Are you ready for some big, scary numbers? In 2015, 492,146 people between the ages of 16 and 84 died from cancer in the United States. That is equivalent to a total of 8,739,939 years of life lost and a subsequent $94.4 billion of lost earnings (or $191,900 per cancer death). These numbers come from a new report by American Cancer Society researchers that was recently published online in JAMA Oncology.
While it might be overwhelming to look at these calculations, having access to numbers like these is extremely important for setting policies and prioritizing resources for cancer prevention and control. This year alone, cancer is expected to cause over 606,880 deaths, making it the second-leading cause of death in the states. A more explicit picture of the public health crisis that is cancer could have significant implications for how money for research and treatment is allocated.
The researcher behind the study is Farhad Islami, M.D., Ph.D., who aimed to provide more accurate reports for lost life years and lost earnings, both nationally and state by state. Note that the numbers above only incorporate the financial losses due to lost earnings, not those due to treatment and caregiving costs.
As reported by Science Daily, nationally, “Lung cancer cost the most in lost earnings ($21.3 billion; 22.5% of total), followed by colorectal ($9.4 billion; 10.0%), female breast ($6.2 billion; 6.5%), and pancreatic ($6.1 billion; 6.5%) cancers. By age, lost earnings were highest for leukemia in ages 16 to 39 while lung cancer was highest in ages 40 and over.”
"Years of life lost and lost earnings were high for many cancers for which there are modifiable risk factors and effective screening and treatment, which suggests that a substantial proportion of our current national mortality burden is potentially avoidable," said Dr. Islami. "Applying comprehensive cancer prevention interventions and ensuring equitable access to high-quality care across all states could reduce the burden of cancer and associated geographic and other differences in the country.
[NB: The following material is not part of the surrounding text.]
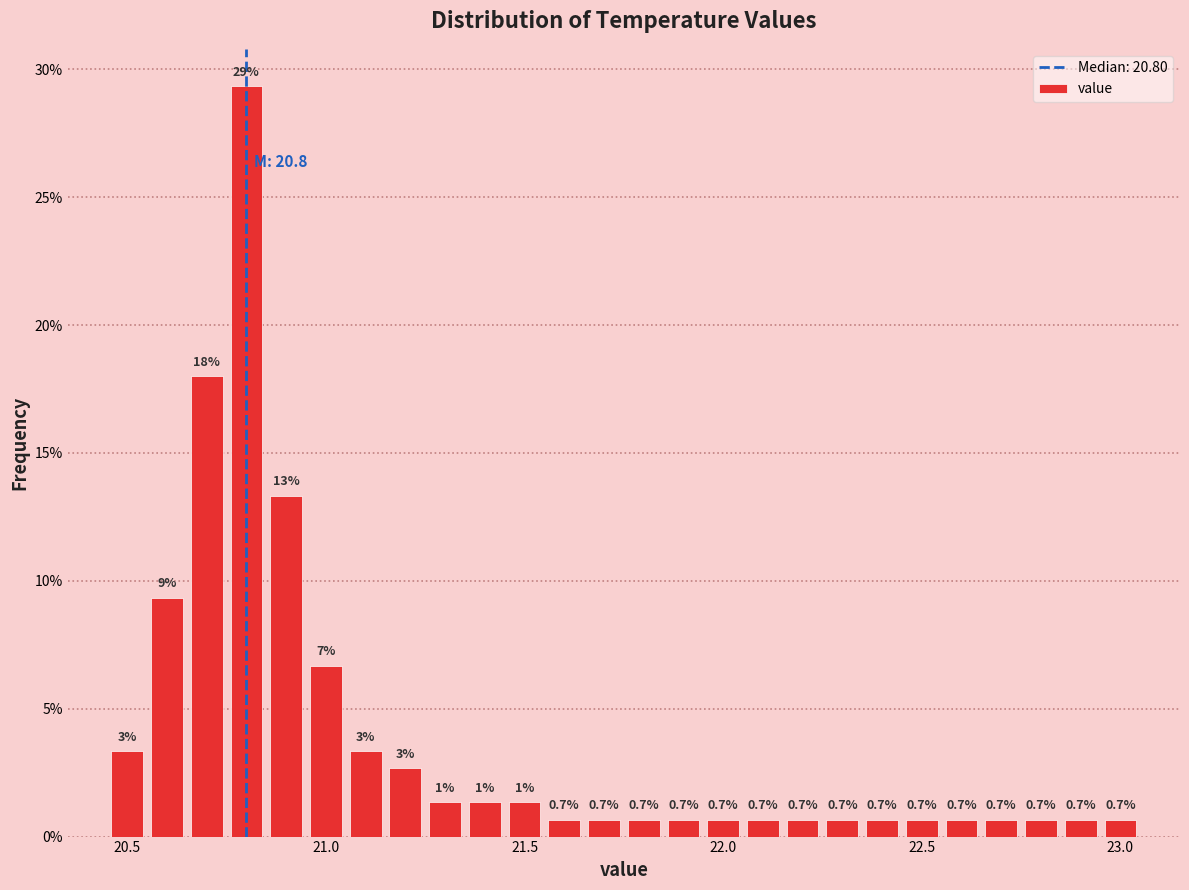

Around what value on the x-axis is the tallest bar? Give the approximate position of its centre, as read against the axis.

20.80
Health care professionals can contribute to achieving this goal because they play a central role in the delivery of cancer prevention, screening, and treatment."
Islami’s calculations varied greatly by state, with Kentucky experiencing the highest number of lost earnings and Utah experiencing the lowest number of lost earnings. The study hypothesizes that if all states had Utah's lost earnings rate in 2015, lost earnings in the U.S. would have been reduced by 29.3%, or $27.7 billion, and life years lost nationwide in 2015 would be reduced by 2.4 million.